#### MATERIALS PROVIDED ####

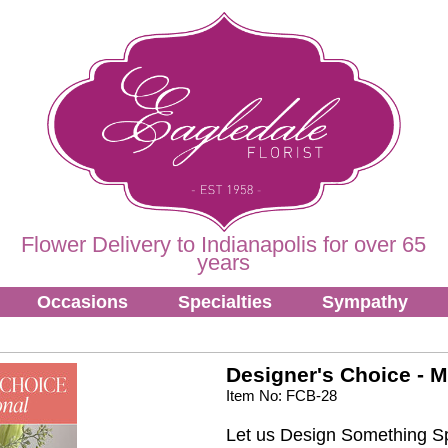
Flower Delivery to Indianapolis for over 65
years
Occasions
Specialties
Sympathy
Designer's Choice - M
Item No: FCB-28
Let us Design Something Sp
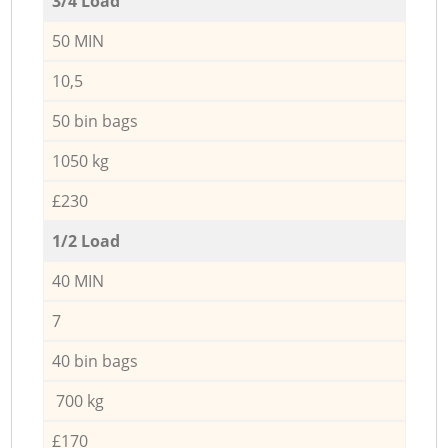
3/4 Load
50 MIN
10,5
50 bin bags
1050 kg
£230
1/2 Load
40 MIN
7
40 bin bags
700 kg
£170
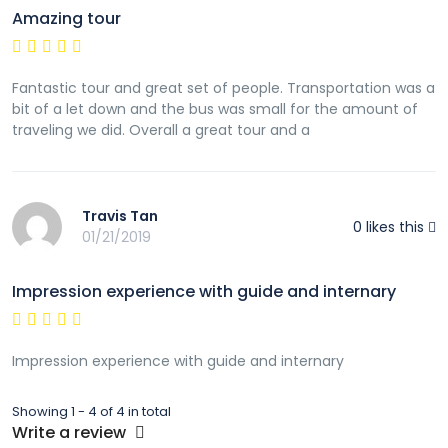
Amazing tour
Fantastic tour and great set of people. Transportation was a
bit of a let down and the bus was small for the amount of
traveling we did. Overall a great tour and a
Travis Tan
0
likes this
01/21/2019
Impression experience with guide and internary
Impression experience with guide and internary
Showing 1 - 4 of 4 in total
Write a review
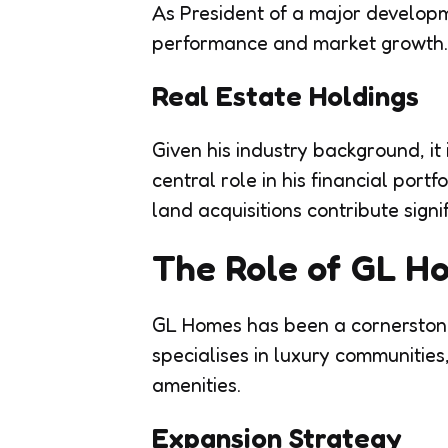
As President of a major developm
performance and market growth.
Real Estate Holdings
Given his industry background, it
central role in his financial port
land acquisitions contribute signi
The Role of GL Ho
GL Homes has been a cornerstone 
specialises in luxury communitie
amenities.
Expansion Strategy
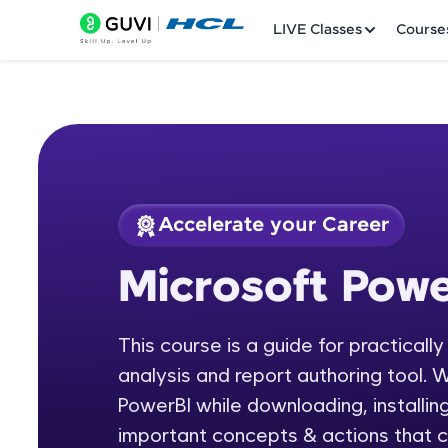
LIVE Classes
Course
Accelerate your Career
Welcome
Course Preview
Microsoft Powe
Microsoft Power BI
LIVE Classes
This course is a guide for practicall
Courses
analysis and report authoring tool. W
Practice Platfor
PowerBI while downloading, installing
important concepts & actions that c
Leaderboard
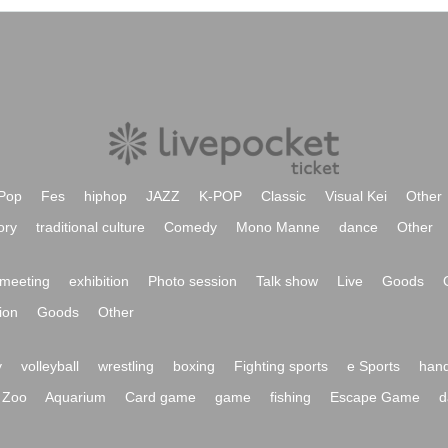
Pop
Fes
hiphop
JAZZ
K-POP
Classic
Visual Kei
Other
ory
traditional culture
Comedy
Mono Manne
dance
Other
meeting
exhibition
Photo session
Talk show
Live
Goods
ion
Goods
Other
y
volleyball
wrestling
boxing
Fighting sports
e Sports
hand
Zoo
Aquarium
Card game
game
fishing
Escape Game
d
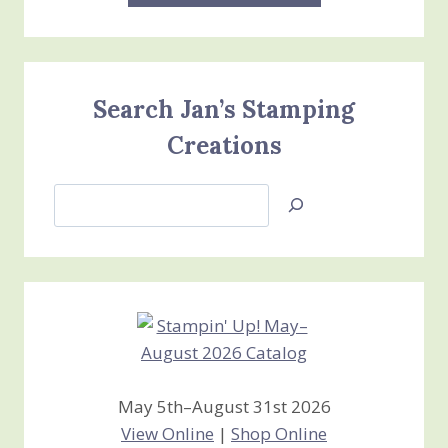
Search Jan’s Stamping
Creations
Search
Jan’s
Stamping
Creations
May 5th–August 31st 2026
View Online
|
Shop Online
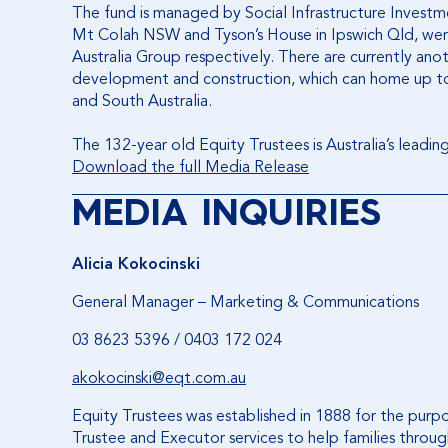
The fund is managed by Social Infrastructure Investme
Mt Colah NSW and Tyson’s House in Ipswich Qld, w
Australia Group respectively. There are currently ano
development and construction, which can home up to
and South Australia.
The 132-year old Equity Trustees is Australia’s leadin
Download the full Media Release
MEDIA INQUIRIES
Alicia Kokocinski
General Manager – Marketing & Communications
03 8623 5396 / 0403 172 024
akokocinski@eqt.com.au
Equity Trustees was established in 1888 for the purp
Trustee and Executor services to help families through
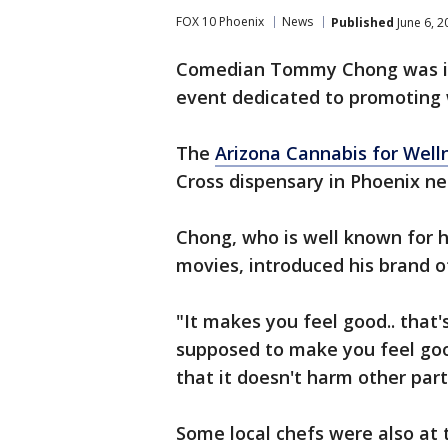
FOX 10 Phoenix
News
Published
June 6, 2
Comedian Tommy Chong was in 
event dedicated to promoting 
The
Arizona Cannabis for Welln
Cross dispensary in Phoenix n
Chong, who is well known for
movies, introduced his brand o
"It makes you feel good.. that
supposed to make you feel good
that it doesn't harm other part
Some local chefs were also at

####
#### MATERIALS PROVIDED ####

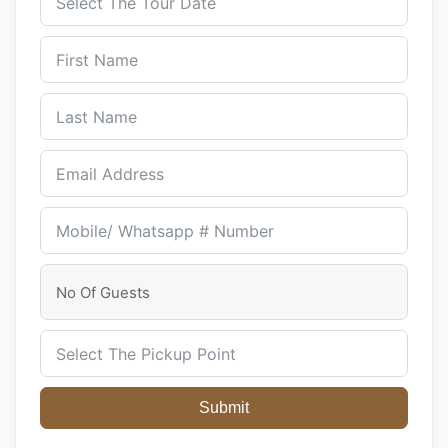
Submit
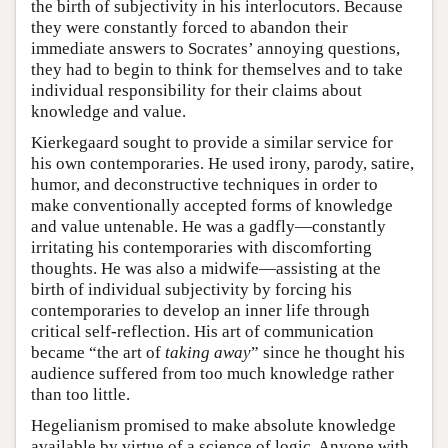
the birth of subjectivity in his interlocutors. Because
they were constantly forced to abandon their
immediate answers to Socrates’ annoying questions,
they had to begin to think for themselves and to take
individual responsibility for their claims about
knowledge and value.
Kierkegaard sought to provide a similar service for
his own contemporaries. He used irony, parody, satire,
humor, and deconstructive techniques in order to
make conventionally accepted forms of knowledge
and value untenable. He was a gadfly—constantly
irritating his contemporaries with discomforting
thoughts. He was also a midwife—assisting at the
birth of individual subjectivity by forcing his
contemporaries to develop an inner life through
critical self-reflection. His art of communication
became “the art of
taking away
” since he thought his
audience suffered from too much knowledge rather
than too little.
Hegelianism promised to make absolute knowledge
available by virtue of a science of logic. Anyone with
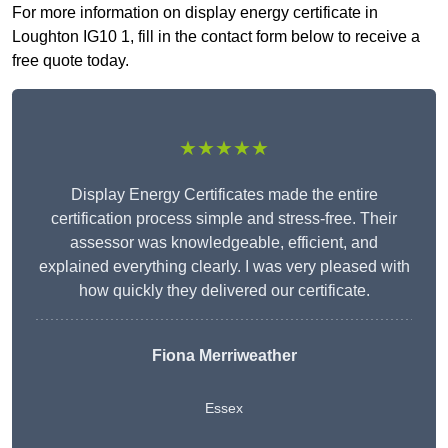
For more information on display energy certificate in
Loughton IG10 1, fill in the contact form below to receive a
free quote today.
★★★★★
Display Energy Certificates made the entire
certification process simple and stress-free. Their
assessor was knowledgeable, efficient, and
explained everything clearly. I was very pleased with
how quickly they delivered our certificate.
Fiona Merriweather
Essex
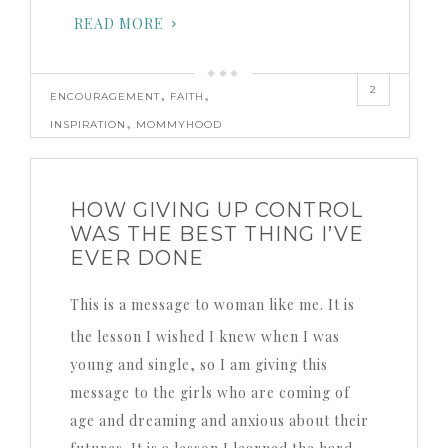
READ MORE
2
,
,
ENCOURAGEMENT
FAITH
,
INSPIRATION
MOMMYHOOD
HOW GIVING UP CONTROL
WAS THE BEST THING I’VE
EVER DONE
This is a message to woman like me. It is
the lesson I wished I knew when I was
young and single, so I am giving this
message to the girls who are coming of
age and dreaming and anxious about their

####
#### MATERIALS PROVIDED ####

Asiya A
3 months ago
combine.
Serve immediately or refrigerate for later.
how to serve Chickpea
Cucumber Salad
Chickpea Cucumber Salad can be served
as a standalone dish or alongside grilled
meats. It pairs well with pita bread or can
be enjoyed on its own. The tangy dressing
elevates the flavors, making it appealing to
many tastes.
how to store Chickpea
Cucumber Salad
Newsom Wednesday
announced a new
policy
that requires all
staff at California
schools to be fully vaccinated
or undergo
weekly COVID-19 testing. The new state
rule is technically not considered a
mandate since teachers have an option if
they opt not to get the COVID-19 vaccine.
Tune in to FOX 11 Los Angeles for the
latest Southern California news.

####

▸ **DIRECTIONS FOR THIS TASK**
Which lines in the listing above contain the word "feel"? Copy each of them in full.

▸ **ANSWER SPACE**
"It makes you feel good.. that
supposed to make you feel good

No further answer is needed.